# beaver trapping



## cweiner (Jul 31, 2011)

i am doing some nusince trapping and two days in a row i found my 330 set off, i am using a dive log set and my trap is an inch under the water and the water is only a foot and half deep i also used guide poles so they had to swim right where my trap was. any tips? iam thinking of trying some snares next.


----------



## xdeano (Jan 14, 2005)

might not be a beaver setting the trap off. also take a look at your triggers, make sure that trap goes off with minimal movement of the triggers. 
if you're using a dive set, the trap should be on the bottom. When beaver dive then hit the bottom, doesn't matter if it's a foot deep or 5 feet deep, they go completely to the bottom.

xdeano


----------



## jonnyr7 (Jan 5, 2010)

I have heard of a few guys having otters set their 330's off before. Like Xdeano said it might be another critter setting it off.


----------



## xdeano (Jan 14, 2005)

if it is a small critter like a muskrat, set your triggers off to one side or the other, that way it has to be a bit larger to set the trap off. I've set traps on dam slides, turned around to set a few more beaver traps, seen muskrats swiming in the water and had muskrats go completely up and over my trap without setting it off, if i have the trigger set to the side. I don't target muskrats so doing this little trick helps. This will help in places with river otters also. But it always seems like if an otter goes through my sets, it doesn't make it out.

Another issue that you may be having is the dog on the trap isn't holding, some times on older traps the dogs get a rounded edge on them and hold for a short time and go off for no good reason. If this is the case, take a rat tail file with you and file out the dog.
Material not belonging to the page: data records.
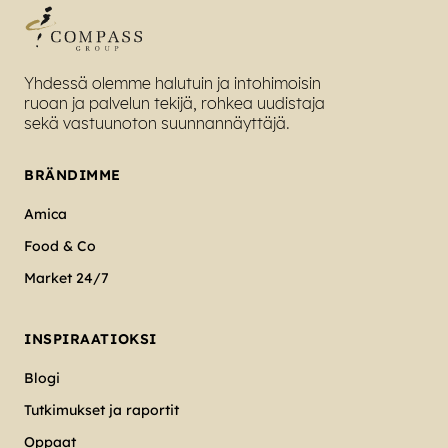
Yhdessä olemme halutuin ja intohimoisin
ruoan ja palvelun tekijä, rohkea uudistaja
sekä vastuunoton suunnannäyttäjä.
BRÄNDIMME
Amica
Food & Co
Market 24/7
INSPIRAATIOKSI
Blogi
Tutkimukset ja raportit
Oppaat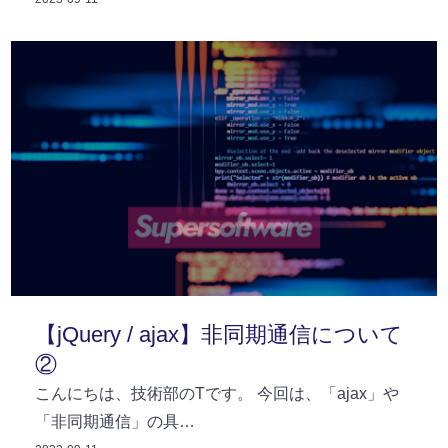
【jQuery / ajax】非同期通信について
②
こんにちは、技術部のTです。 今回は、「ajax」や
「非同期通信」の具…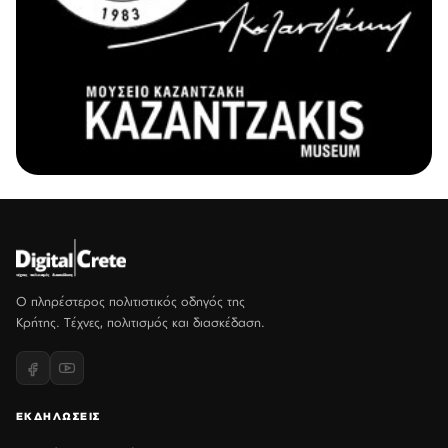
Ο πληρέστερος πολιτιστικός οδηγός της
Κρήτης. Τέχνες, πολιτισμός και διασκέδαση.
ΕΚΔΗΛΩΣΕΙΣ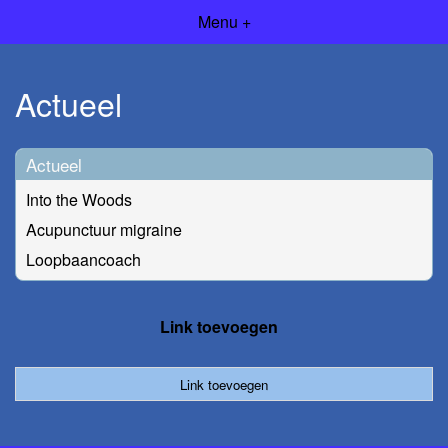
Menu +
Actueel
Actueel
Into the Woods
Acupunctuur migraine
Loopbaancoach
Link toevoegen
Link toevoegen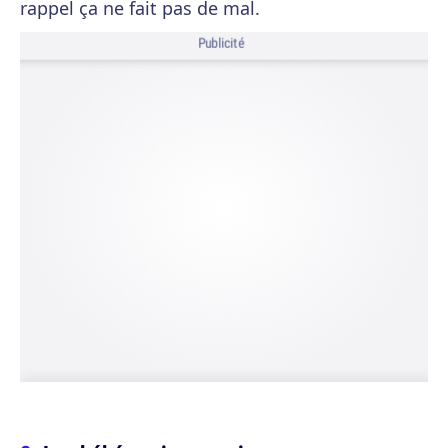
rappel ça ne fait pas de mal.
Publicité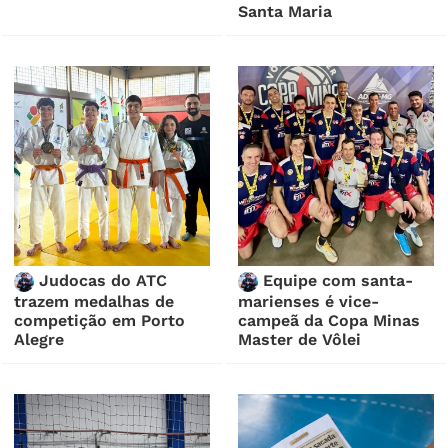
Santa Maria
Judocas do ATC
Equipe com santa-
trazem medalhas de
marienses é vice-
competição em Porto
campeã da Copa Minas
Alegre
Master de Vôlei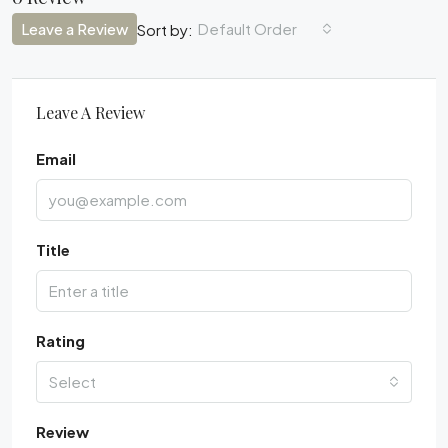
Leave a Review
Default Order
Sort by:
Leave A Review
Email
Title
Rating
Select
Review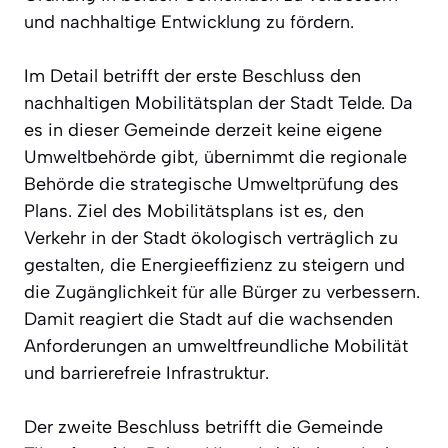
und nachhaltige Entwicklung zu fördern.
Im Detail betrifft der erste Beschluss den
nachhaltigen Mobilitätsplan der Stadt Telde. Da
es in dieser Gemeinde derzeit keine eigene
Umweltbehörde gibt, übernimmt die regionale
Behörde die strategische Umweltprüfung des
Plans. Ziel des Mobilitätsplans ist es, den
Verkehr in der Stadt ökologisch verträglich zu
gestalten, die Energieeffizienz zu steigern und
die Zugänglichkeit für alle Bürger zu verbessern.
Damit reagiert die Stadt auf die wachsenden
Anforderungen an umweltfreundliche Mobilität
und barrierefreie Infrastruktur.
Der zweite Beschluss betrifft die Gemeinde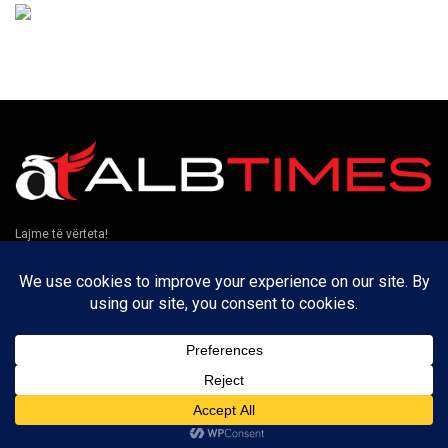
Lajme të vërteta!
Të tjera
Rreth nesh
Kontakt
Puno me ne
Privatësia
Na ndiqni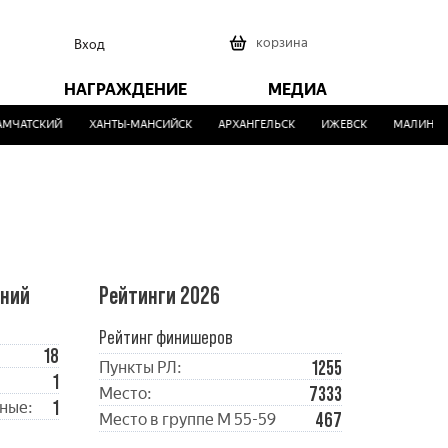
0
корзина
Вход
НАГРАЖДЕНИЕ
МЕДИА
ЧАТСКИЙ
ХАНТЫ-МАНСИЙСК
АРХАНГЕЛЬСК
ИЖЕВСК
МАЛИНОВК
ений
Рейтинги 2026
Рейтинг финишеров
18
1255
Пункты РЛ:
1
7333
Место:
1
ные:
467
Место в группе М 55-59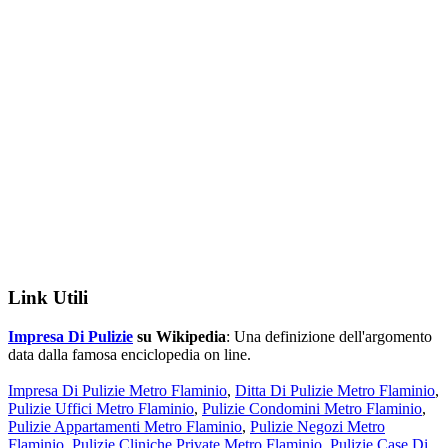
Link Utili
Impresa Di Pulizie
su Wikipedia
: Una definizione dell'argomento
data dalla famosa enciclopedia on line.
Impresa Di Pulizie Metro Flaminio
,
Ditta Di Pulizie Metro Flaminio
,
Pulizie Uffici Metro Flaminio
,
Pulizie Condomini Metro Flaminio
,
Pulizie Appartamenti Metro Flaminio
,
Pulizie Negozi Metro
Flaminio
,
Pulizie Cliniche Private Metro Flaminio
,
Pulizie Case Di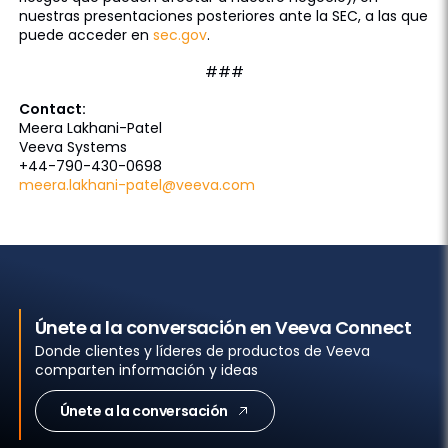
nuestras presentaciones posteriores ante la SEC, a las que
puede acceder en
sec.gov
.
###
Contact:
Meera Lakhani-Patel
Veeva Systems
+44-790-430-0698
meera.lakhani-patel@veeva.com
Únete a la conversación en Veeva Connect
Donde clientes y líderes de productos de Veeva
comparten información y ideas
Únete a la conversación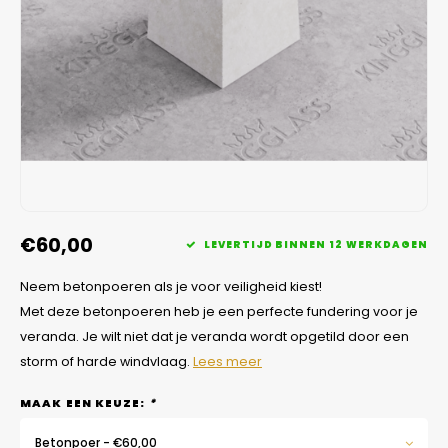
Veelgestelde vragen
€60,00
LEVERTIJD BINNEN 12 WERKDAGEN
Neem betonpoeren als je voor veiligheid kiest!
Met deze betonpoeren heb je een perfecte fundering voor je
veranda. Je wilt niet dat je veranda wordt opgetild door een
storm of harde windvlaag.
Lees meer
MAAK EEN KEUZE:
*
Betonpoer - €60,00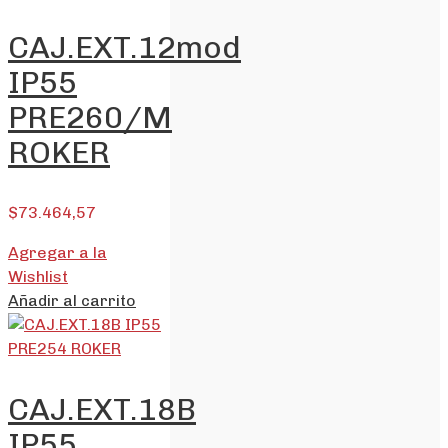
CAJ.EXT.12mod
IP55
PRE260/M
ROKER
$
73.464,57
Agregar a la
Wishlist
Añadir al carrito
CAJ.EXT.18B
IP55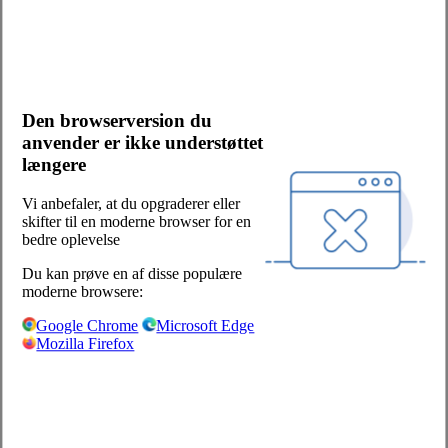
Kontakt os
Bliv kunde
Salgs- og leveringsbetingelser
Cookies og persondata
Den browserversion du
Presserum
anvender er ikke understøttet
Whistleblowerordning
længere
Facebook
LinkedIn
Vi anbefaler, at du opgraderer eller
skifter til en moderne browser for en
Sjælland/Fyn:
bedre oplevelse
Centervej 1
Du kan prøve en af disse populære
4180 Sorø
moderne browsere:
+45 57 87 04 00
Google Chrome
Microsoft Edge
Mozilla Firefox
salg-soro@hoka.dk
Jylland:
Torshøjvej 59, Kolt
8362 Hørning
cweiner, what state are you in?

xdeano


----------



## cweiner (Jul 31, 2011)

i am in North Dakota, thanks for all the advice.


----------



## Quack_Kills (Dec 19, 2009)

X2 on what Deano said. Your trap has to be on the bottom. If its a channel that you are trapping lay a stick over the surface of the water to entice them to dive as opposed to swimming over them. Hope this helps!


----------



## Quack_Kills (Dec 19, 2009)

^
^
^
WTH?? :spam:


----------